I am presently at a science-and-technology university in Changsha.  I teach international commercial law using English to fourth-year students.  Through the Hunan government, I have a part-time job with the Global Education and Technology Group as a "star teacher" to explain the English-language test.  My income in China is decent.

Q: You had asked for a divorce with 100,000 yuan in alimony?  What is your current relationship?
A: After we got back to China, our family had to go through a process of adjustment.  Several months ago, there were some conflicts.  But things have improved a great deal over the past two weeks.  When we move into a new environment, the whole family has to adjust.  For example, Casey does not like Hunan because she has no relatives there and the dialect is different.  But I grew up there and I particularly like Hunan.
It is true that divorce was proposed, but there is something that people did not notice.  It was in May and I went to work.  Casey took the children and left for Chongqing without telling anyone.  We did not quarrel that time.  Casey could not adapt to life there.  I was angry and I called her up to scold her.  Because I was angry, I proposed a divorce.  I had no real cause, but I wanted to give her a warning.  I demanded an alimony while knowing full well that she did not have that kind of money.  I wanted to make it hard for her and therefore she will change her mind.  But she has a strong personality, and this ruse did not work.  In the end, I backed off and I apologized to her.
During the process, we protected the children by not letting them know about the divorce.  Finally, I told her: "I was wrong.  Please forgive me."  In China, there is a saying: "A brief separation is even better than a new marriage."  Sometimes, a brief separation can actually increase mutual understanding.

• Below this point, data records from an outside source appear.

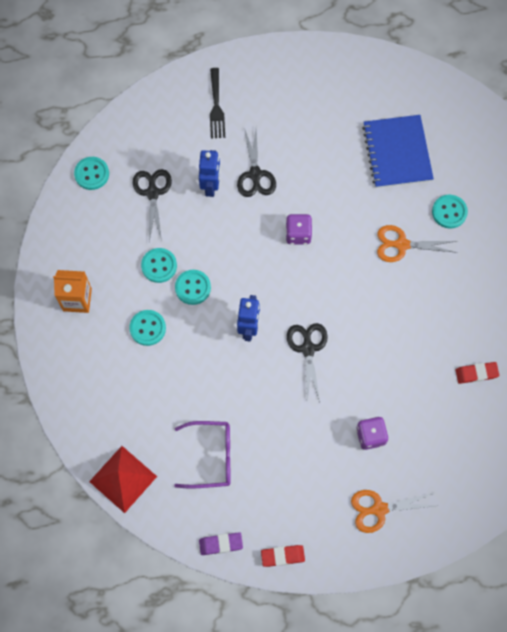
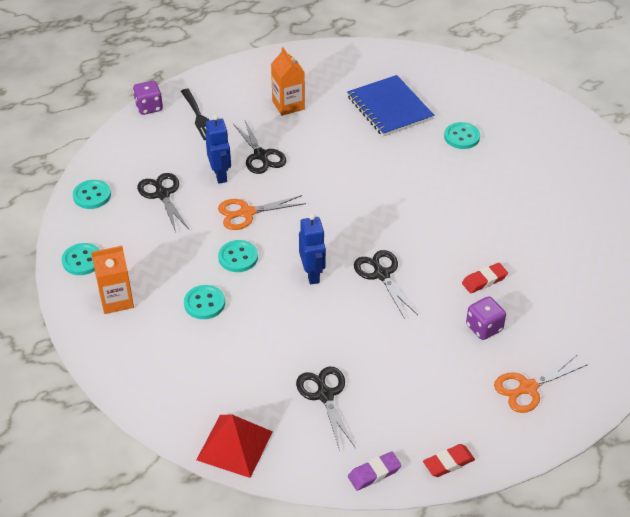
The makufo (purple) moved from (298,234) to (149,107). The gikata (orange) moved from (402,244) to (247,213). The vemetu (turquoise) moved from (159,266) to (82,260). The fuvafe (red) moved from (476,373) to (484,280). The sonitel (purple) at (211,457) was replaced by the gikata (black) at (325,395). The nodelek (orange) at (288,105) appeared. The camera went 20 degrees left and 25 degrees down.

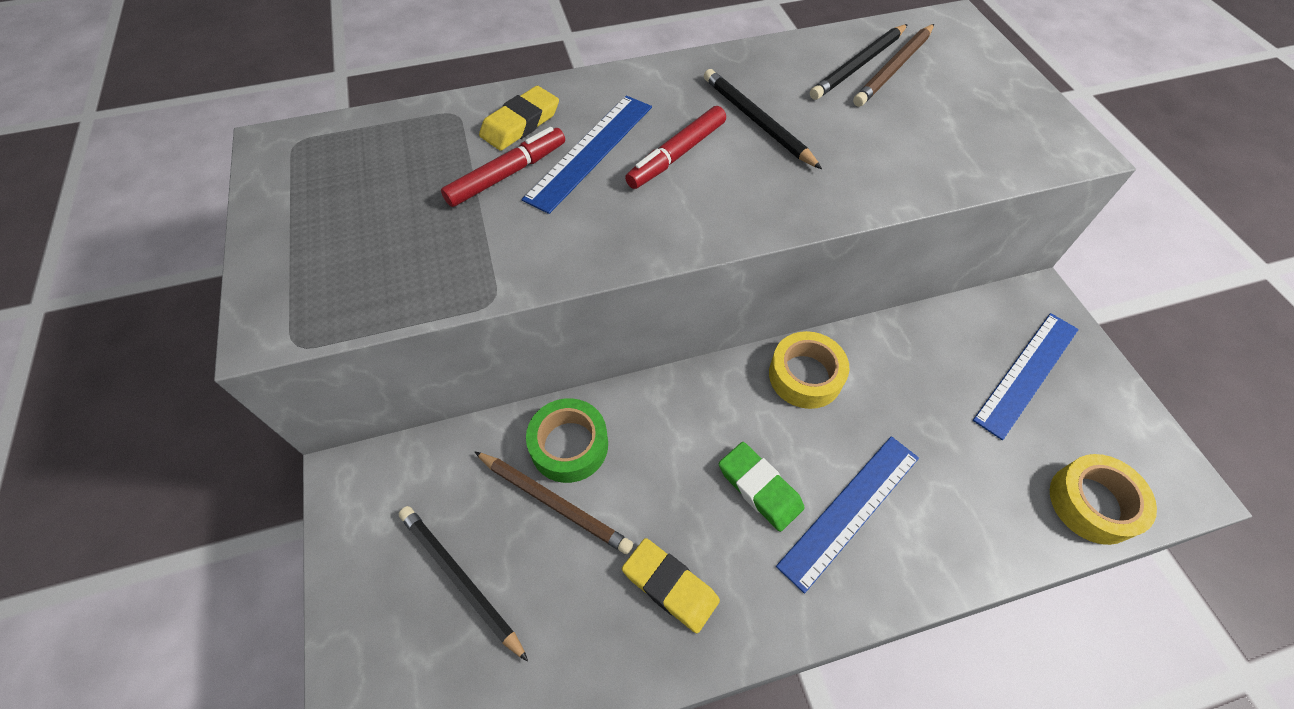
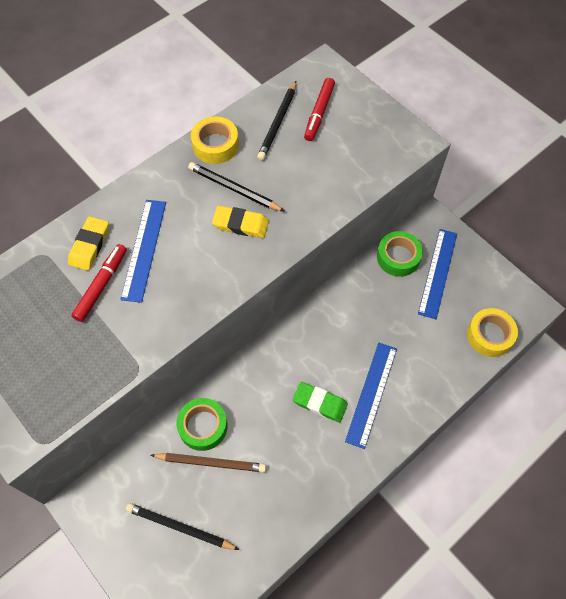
The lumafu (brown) at (894,68) disappeared. The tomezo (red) moved from (677,155) to (319,113). The pilobul (yellow) moved from (805,376) to (215,145). The fuvafe (yellow) moved from (670,586) to (240,224). The pilobul (green) at (398,257) appeared. The camera went 25 degrees left and 5 degrees up.

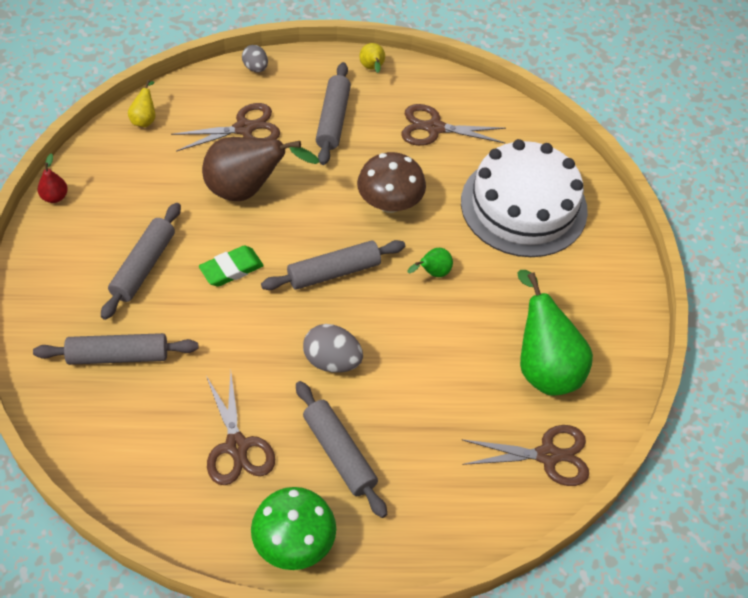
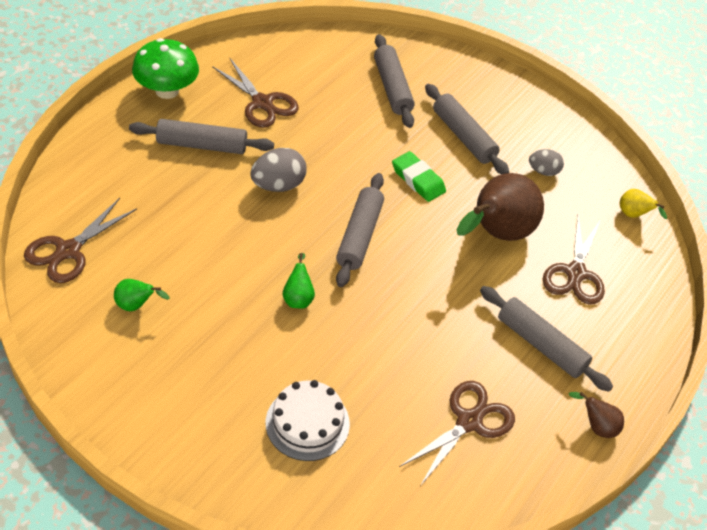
The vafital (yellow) at (372,68) became the vafital (brown) at (596,426). The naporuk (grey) moved from (255,68) to (543,171). The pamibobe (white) at (523,206) changed to 0.54 times the size. The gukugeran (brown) at (389,203) disappeared. The vafital (red) at (55,197) disappeared. The fuvafe (green) at (231,269) turned 45 degrees counterclockwise. The vafital (green) at (544,367) changed to 0.44 times the size. The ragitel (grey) at (118,355) turned 45 degrees counterclockwise. The gikata (brown) at (237,446) turned 150 degrees counterclockwise. The camera went 125 degrees right and 5 degrees down.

Q: What do you think about the report in <Family> monthly magazine?
A: They did not interview me for that report.  Afterwards, I asked Casey.  She said that the interview was arranged through her lawyer who wanted some self-advertisement.  Casey also admitted that she spoke in anger.
Casey and the children are staying in Chongqing right now.  The goal is to provide better educational opportunities for the children.  Chongqing is an international city, and the quality of the bilingual schools are better than in Changsha.  The children cannot be without a father.  I am thinking that after this semester is over, I want to see if there is any opportunity for me to teach at the Global Education & Technology Group in Chongqing and have a family reunion.  I believe that things will get better if our entire family can be together.

Q: How is the contact between Anna Mae He and the Bakers?
A: It was my idea to let Anna Mae stay in contact with the Bakers.  But when we got back to China, Casey thought that the timing was not right yet.  Once they got to Chongqing, I went to the ABC reporter and arranged for the two sides to get into contact again.  I thought that I want to nurture Anna Mae's love and not hatred for other other people.  I encourage her to speak boldly to the Bakers.  I told her clearly that if her love for the Bakers is natural, then it cannot hurt our family.  I also ask the Bakers to encourage Anna Mae to study Chinese harder and accept being in China.